ABC News Exclusive: Kelsey Peterson Opens Up in Jailhouse Interview

ABC News Exclusive: Kelsey Peterson on affair with student, fleeing to Mexico.

Oct. 1, 2008— -- Nebraska teacher Kelsey Peterson thought that one day she'd have her perfect life: husband, kids, white picket fence. But instead, a judge sentenced her Monday to six years in federal prison.

That's because last October Peterson was on the run to Mexico with one of her former students, whom authorities said was 13 years old at the time of their relationship.

"If I could go back and be that person that I was supposed to be, I would do it in a second," Peterson said in an exclusive jailhouse interview with ABC News.

The person she was supposed to be, in her words, is "that teacher that got married, had a family and, you know, that normal, white picket fence, small town all-American girl. That's the life I wanted. That's all I wanted."

The sixth-grade schoolteacher comes from a stable family. "My parents were high school sweethearts; they grew up in small-town Nebraska," said Peterson.

"That's the life I'm used to. Nobody in my family is divorced, no one drinks, no one smokes. I mean, I grew up in this really Christian we-don't-do-things-wrong kind of family, and that's all I wanted.

"And yet, I made choice after choice after choice that didn't allow that to happen, and I have to pay those consequences, and I understand that," she said.

The choices Peterson made started when she began a sexual relationship with then 12-year-old Fernando Rodriguez, a sexually-active sixth-grade student with a crush on her.

"I remember him specifically asking me in the middle of class one day if I would marry him," she recalled. "And I can remember really being caught off-guard and laughing about it and saying, 'look me up when you're 18.'"

Trusted by Students

Peterson was living with her family and teaching middle school math in Lexington, Neb., a town of 12,000 in the heart of the Cornhusker State.

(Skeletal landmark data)

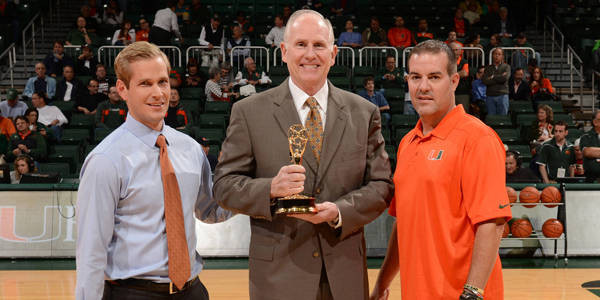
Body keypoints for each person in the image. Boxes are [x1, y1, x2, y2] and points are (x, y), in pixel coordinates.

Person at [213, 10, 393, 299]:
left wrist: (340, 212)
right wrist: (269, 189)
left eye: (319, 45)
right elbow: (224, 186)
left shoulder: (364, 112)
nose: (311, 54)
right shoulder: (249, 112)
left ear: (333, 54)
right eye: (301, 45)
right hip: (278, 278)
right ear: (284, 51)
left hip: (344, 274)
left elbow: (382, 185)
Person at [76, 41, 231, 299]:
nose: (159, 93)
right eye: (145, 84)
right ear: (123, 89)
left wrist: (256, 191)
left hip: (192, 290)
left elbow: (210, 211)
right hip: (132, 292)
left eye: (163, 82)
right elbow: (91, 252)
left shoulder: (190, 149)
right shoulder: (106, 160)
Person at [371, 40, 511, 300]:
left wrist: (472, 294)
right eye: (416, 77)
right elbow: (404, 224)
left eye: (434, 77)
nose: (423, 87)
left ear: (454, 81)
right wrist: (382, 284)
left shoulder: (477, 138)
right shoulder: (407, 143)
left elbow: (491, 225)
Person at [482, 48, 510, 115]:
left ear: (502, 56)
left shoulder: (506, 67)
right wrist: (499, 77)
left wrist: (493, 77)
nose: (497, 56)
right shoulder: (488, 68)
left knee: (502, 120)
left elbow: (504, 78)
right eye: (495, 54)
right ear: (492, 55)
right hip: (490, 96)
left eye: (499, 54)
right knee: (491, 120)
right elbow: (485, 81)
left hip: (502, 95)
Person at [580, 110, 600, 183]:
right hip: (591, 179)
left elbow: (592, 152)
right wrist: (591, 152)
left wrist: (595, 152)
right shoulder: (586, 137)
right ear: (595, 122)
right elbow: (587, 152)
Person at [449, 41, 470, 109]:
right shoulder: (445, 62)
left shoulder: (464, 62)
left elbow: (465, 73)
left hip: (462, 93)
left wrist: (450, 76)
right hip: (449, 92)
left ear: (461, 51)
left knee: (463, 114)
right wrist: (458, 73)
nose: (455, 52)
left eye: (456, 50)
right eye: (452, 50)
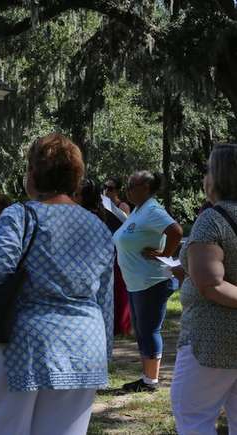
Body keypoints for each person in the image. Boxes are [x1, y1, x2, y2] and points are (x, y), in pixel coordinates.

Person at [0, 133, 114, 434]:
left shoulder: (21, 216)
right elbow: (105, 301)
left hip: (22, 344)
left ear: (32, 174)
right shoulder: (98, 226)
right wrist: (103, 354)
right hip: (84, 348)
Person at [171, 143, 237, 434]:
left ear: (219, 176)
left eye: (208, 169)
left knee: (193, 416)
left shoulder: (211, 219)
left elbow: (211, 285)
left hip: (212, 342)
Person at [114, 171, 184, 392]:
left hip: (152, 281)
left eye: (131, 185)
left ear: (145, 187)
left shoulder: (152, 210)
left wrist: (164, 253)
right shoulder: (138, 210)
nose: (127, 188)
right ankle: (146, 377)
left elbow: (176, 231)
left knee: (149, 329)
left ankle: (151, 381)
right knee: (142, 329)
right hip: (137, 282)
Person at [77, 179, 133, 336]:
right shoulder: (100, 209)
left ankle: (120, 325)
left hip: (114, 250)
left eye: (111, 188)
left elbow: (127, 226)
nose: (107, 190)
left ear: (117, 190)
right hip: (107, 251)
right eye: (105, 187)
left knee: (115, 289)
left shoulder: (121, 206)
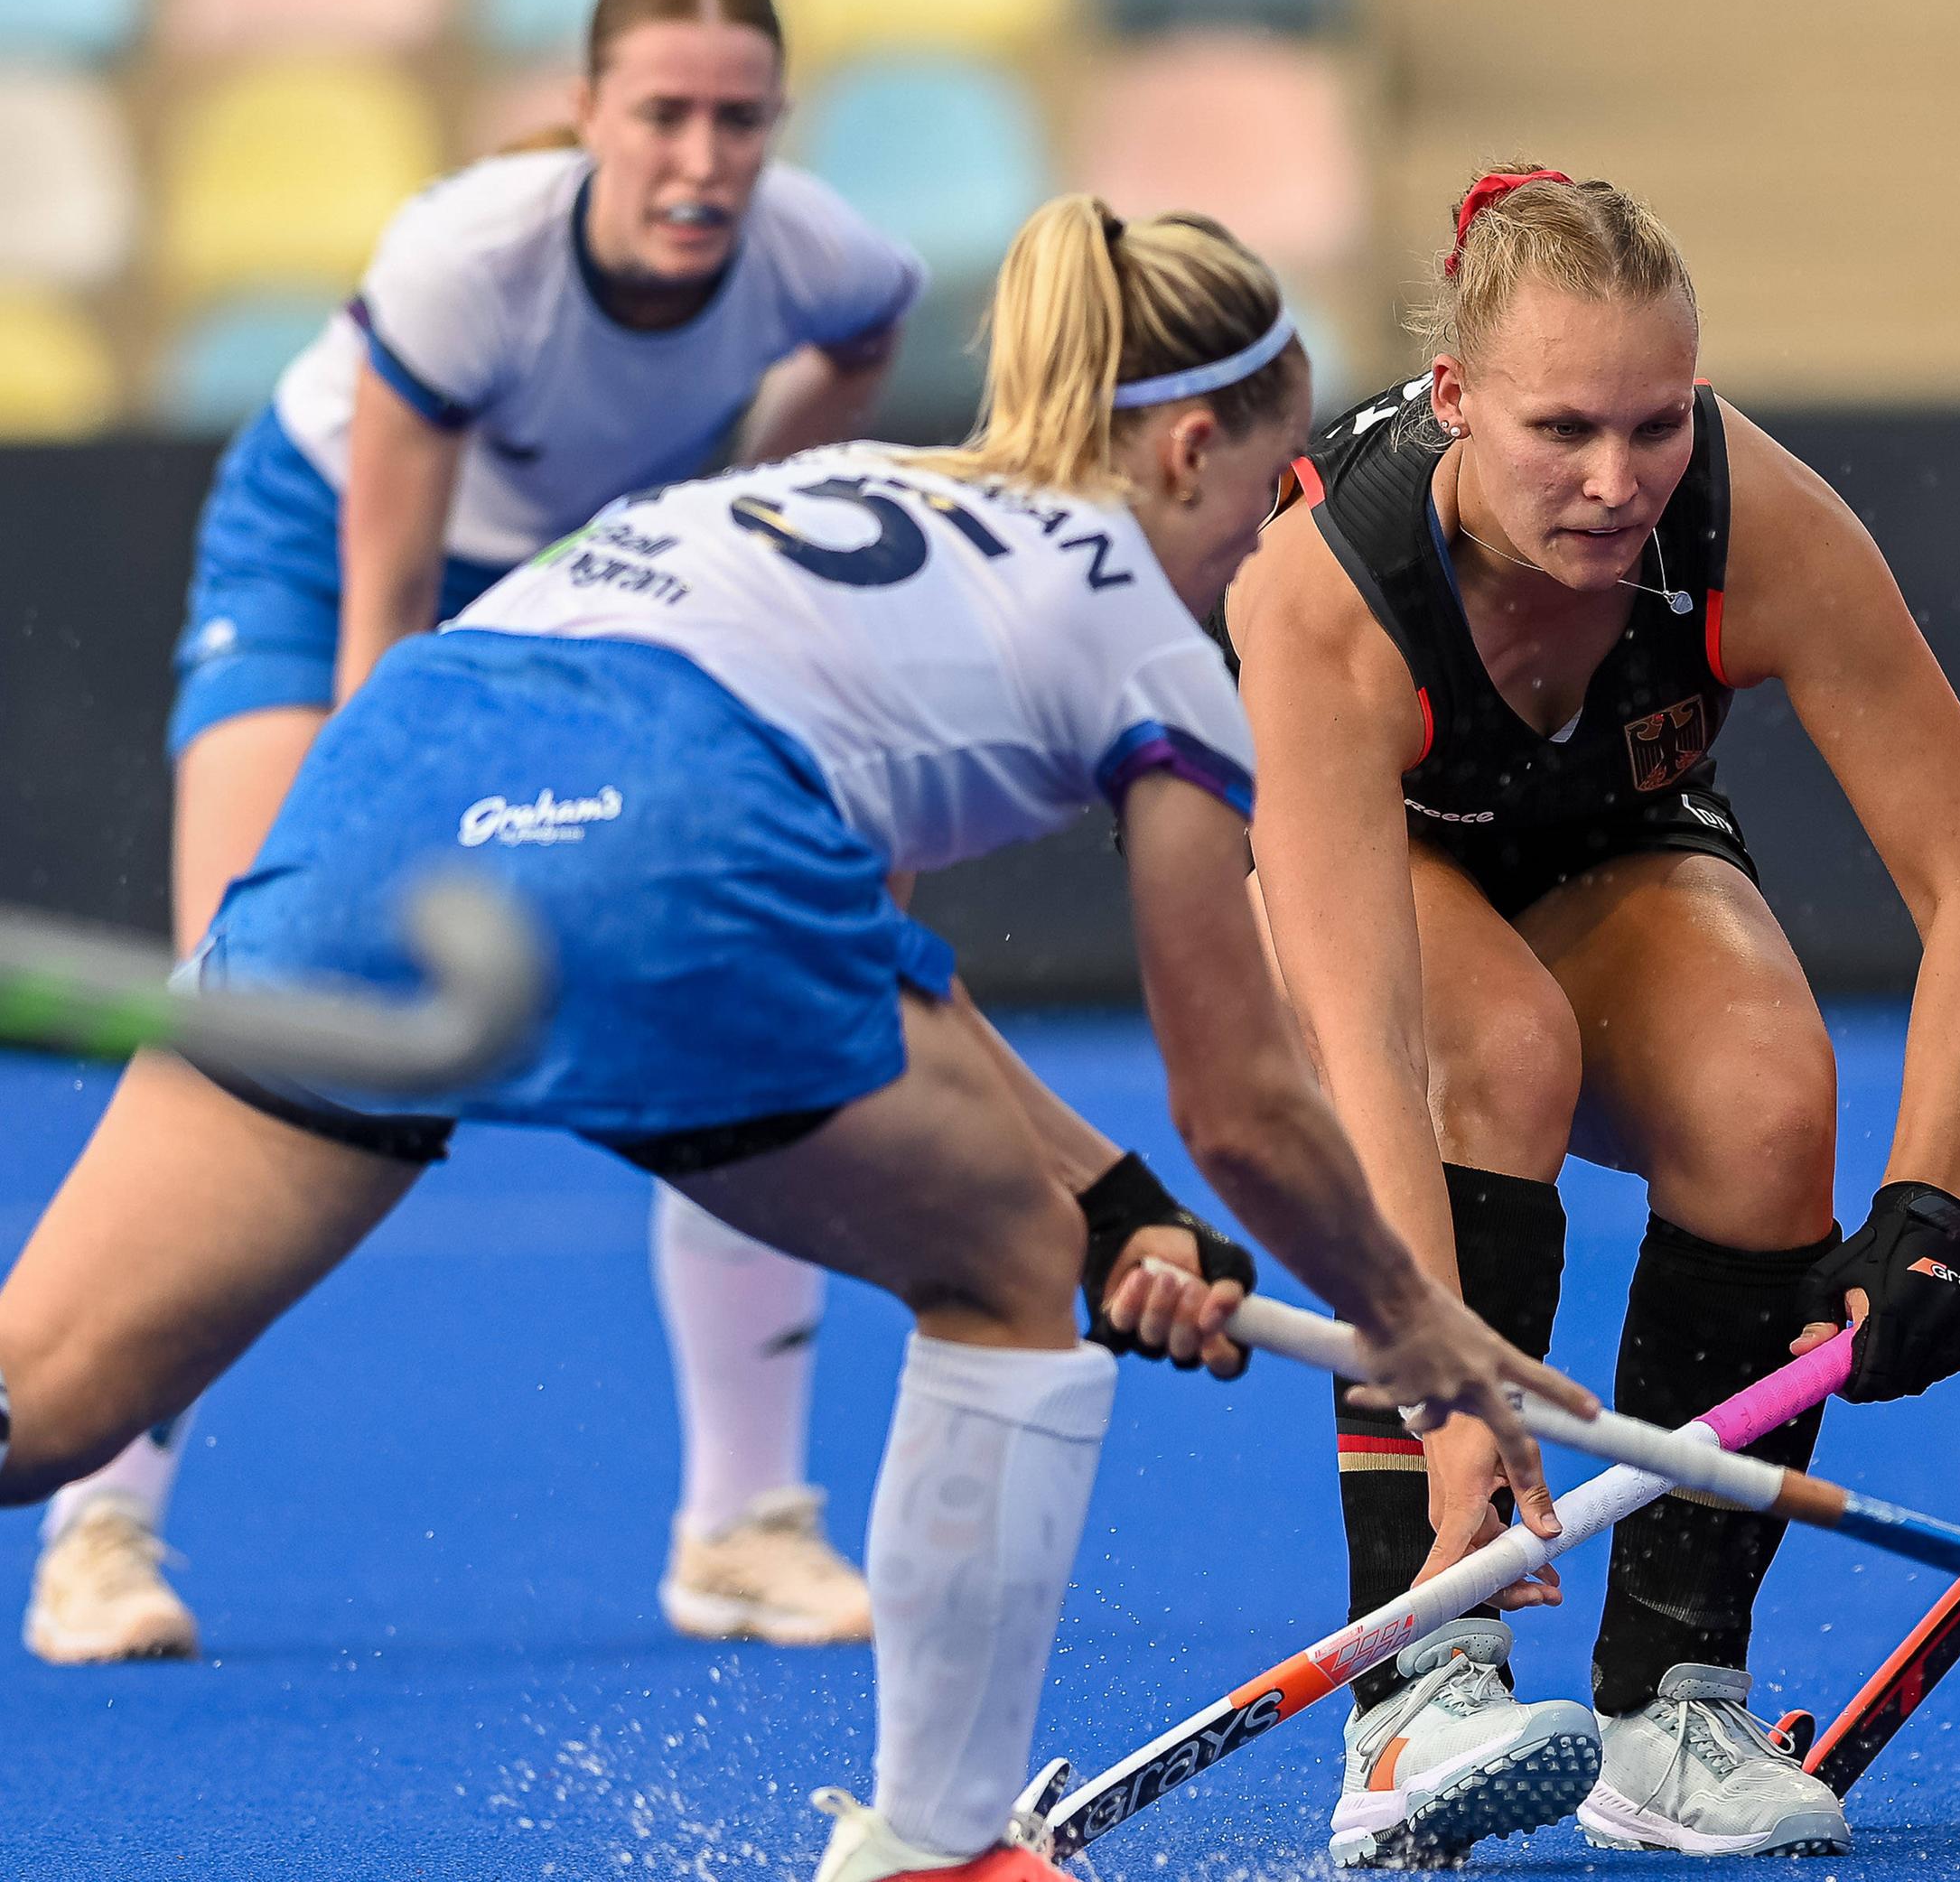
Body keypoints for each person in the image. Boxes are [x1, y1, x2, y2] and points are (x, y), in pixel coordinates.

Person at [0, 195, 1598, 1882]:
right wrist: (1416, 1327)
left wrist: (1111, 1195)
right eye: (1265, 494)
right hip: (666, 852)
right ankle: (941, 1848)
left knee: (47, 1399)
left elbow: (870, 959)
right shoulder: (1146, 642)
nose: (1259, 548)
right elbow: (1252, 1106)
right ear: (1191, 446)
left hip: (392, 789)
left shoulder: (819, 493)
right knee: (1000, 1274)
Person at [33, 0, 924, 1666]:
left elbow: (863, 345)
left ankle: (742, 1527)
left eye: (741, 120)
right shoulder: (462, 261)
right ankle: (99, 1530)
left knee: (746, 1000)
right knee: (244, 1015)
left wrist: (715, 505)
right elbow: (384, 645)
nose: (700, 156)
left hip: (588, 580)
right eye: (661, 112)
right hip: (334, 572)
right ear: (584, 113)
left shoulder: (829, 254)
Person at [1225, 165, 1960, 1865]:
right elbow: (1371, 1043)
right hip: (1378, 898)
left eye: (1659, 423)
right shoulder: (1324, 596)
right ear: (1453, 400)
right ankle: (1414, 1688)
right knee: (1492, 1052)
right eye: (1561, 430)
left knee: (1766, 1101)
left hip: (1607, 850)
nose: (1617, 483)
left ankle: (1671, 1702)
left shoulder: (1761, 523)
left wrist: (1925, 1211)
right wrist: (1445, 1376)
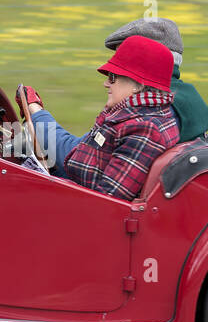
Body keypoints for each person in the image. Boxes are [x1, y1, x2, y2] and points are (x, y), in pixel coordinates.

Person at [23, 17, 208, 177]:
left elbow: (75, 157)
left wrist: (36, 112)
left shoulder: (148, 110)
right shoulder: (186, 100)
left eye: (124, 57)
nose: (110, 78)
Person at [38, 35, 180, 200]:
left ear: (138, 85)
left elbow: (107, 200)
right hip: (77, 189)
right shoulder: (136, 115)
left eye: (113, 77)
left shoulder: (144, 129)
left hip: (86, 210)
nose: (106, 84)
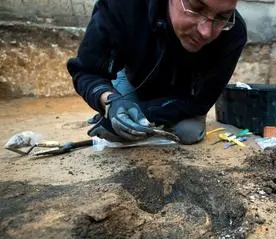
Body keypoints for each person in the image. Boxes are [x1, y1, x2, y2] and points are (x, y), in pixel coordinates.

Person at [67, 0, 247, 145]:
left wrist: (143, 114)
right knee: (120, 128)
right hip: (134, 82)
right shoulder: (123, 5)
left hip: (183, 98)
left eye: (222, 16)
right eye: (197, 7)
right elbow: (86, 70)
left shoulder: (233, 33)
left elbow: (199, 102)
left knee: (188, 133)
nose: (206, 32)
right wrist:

• TASK 1
From the jailhouse interview article, list every thing Peterson says no one in her family does.
• TASK 2
Return the jailhouse interview article's text starting at "That's because last" and ending at "of their relationship.".

• EXERCISE SOLUTION 1
- Gets divorced
- Drinks
- Smokes

• EXERCISE SOLUTION 2
That's because last October Peterson was on the run to Mexico with one of her former students, whom authorities said was 13 years old at the time of their relationship.